Ibnovate Course 2 · The Rising Builders
⏱ 75 minLive session · ages 12–15

Session 3 — Your First Prediction

Duration: 75 min · Format: live online · Ages: 12–15

Session goal: by the end, students can explain how a model learns a pattern, why we split data into training and test sets, and can build and run a real prediction with scikit-learn.

Before class — prep (5 min)

Agenda

Time Segment
0:00 Hook — you already spot patterns (5 min)
0:05 Teach — a model learns the pattern, then predicts (13 min)
0:18 Teach — train, then test (no cheating) (13 min)
0:31 Activity — build a real predictor in Colab (27 min)
0:58 Check for understanding (10 min)
1:08 Wrap-up + homework (7 min)

0:00 · Hook (5 min)

Ask the class and take a few answers (chat or unmute):

Land the idea: their brain already sees the pattern. A model is just a program that finds that pattern in data and uses it to predict new cases. Tell them that today they'll make a computer predict — not magic, just patterns and math.


0:05 · Teach — A model learns the pattern, then predicts (13 min)

Explain: give a model some data points, and it finds the line — the pattern — that fits them. Then it can predict a new value by reading off that line.

Share this diagram and name the three parts:

A scatter of points, a model line through them, and a predicted new point

Ask: "If all the dots sat perfectly on one straight line, how confident would the prediction be? What if they were scattered everywhere?" (Answer: a tight line means a strong, reliable pattern; a scattered cloud means a weak one.)

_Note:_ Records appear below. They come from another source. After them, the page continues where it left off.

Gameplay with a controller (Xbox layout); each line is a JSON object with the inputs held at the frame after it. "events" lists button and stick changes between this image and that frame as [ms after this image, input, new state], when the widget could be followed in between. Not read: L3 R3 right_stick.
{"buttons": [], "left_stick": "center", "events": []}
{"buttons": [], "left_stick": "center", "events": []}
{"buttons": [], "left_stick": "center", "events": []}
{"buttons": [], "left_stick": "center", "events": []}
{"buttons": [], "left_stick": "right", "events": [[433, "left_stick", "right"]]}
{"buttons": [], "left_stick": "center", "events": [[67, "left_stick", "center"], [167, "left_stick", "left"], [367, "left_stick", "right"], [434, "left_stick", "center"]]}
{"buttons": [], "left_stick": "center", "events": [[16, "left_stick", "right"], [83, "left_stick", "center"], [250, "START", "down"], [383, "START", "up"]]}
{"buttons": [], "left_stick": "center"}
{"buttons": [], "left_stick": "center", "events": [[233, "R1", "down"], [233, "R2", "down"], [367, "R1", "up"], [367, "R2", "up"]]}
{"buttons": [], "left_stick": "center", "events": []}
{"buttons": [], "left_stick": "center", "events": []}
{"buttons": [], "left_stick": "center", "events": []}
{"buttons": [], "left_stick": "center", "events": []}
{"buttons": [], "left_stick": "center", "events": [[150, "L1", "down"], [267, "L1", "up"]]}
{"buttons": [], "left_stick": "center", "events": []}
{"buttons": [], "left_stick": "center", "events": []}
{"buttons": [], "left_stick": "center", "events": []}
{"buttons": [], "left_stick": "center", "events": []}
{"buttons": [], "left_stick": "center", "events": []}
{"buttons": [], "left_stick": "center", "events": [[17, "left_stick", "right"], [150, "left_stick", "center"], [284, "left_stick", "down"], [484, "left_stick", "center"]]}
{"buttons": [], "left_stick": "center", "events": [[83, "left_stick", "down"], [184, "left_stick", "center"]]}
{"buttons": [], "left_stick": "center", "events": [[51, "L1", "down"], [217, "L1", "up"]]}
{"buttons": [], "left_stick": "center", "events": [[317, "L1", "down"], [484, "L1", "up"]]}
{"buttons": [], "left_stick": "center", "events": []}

⚠ Watch for: students may think the model "memorises" the answers. It doesn't store the dots — it learns a general rule (the line) it can apply to inputs it has never seen.


0:18 · Teach — Train, then test — no cheating (13 min)

Explain: we never test a model on the same data it learned from — that's like handing it the exam answers first. We split the data into two parts.

Share this diagram and walk through the split:

Data split into 80% training and 20% test, feeding a model that scores 92% accuracy

Ask: "Why would testing on the training data give a misleadingly high score?" (Answer: the model has already seen those answers, so it can look perfect without having learned a general pattern.)

⚠ Watch for: students want to judge a model by how well it does on data it trained on. Stress that the test set — data it has never seen — is the only honest measure.


0:31 · Activity — Build a real predictor (27 min)

Have students open Google Colab and build a working predictor. Screen-share and build it line by line with them.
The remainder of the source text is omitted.